The Expediting Act will allow the Justice Department to seek immediate review at the U.S. Supreme Court, vaulting over sympathetic judges from the federal appeals court in Washington, D.C., who ruled in Microsoft's favor in June 1998. That ruling used stark language to proclaim that courts should not get into the business of designing software.
Beyond losing access to that potentially sympathetic court, Microsoft faces an even greater problem from the Expediting Act. It precludes a party from appealing until a "final judgment" is issued ? in other words, until Judge Jackson has his say not only on the law's application to his findings of fact, but on what remedies should apply to Microsoft's antitrust violations.
Microsoft would like to avoid that phase so that it can keep arguing the points of law in its favor without having to debate particular punishments.
Microsoft's legal team could argue that the definition of "final judgment" is vague under the Expediting Act. And the act does not apply to the 19 state attorneys general who are co-plaintiffs in the case against Microsoft.

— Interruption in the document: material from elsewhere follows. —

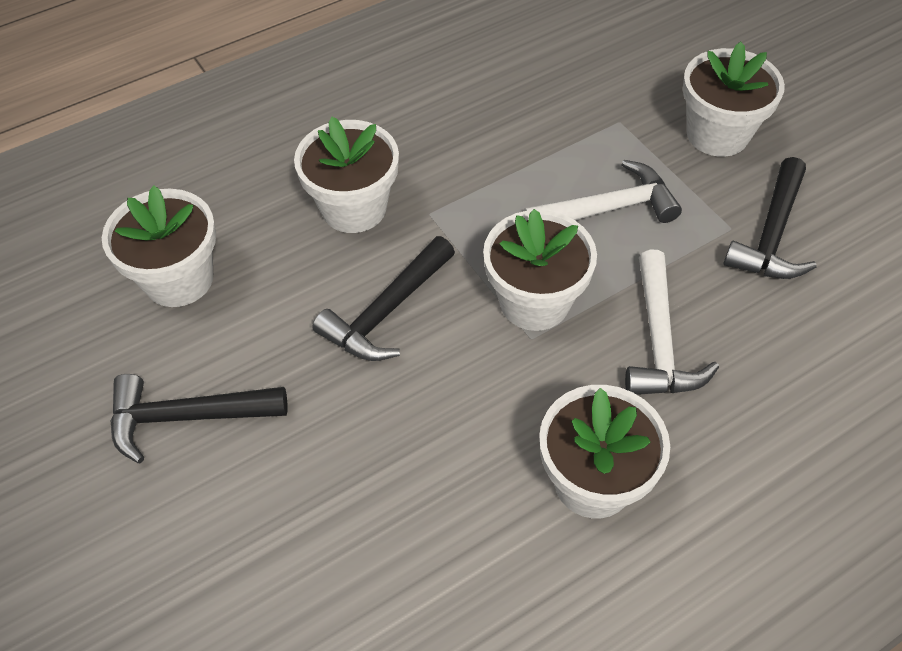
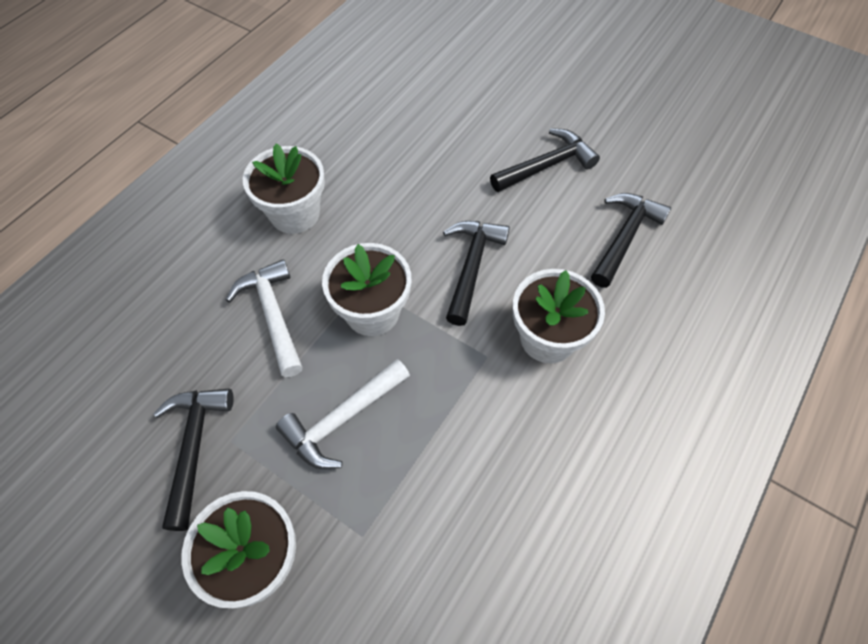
camera: 155 degrees right, 5 degrees up
(179, 279) = (624, 237): white flower pot -> black hammer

If Judge Jackson then severed the state suit, Microsoft could pursue an interim appeal, forestalling the remedies phase until an appellate ruling had been handed down.
But the federal government will certainly oppose that move. "That would just defeat the plain purpose of the statute," said a source close to the case.
Meanwhile, the Justice Department is planning its own appellate strategy. Joel I. Klein, the department's antitrust chief, recently hired his former law partner, Richard G. Taranto of D.C.'s Farr & Taranto, to advise him on appellate advocacy issues.
Mr. Taranto has argued 16 cases before the U.S. Supreme Court, eight of them at his law firm, and eight as assistant to the solicitor general from 1986 to 1989. He clerked for Justice Sandra Day O'Connor and Judge Robert Bork.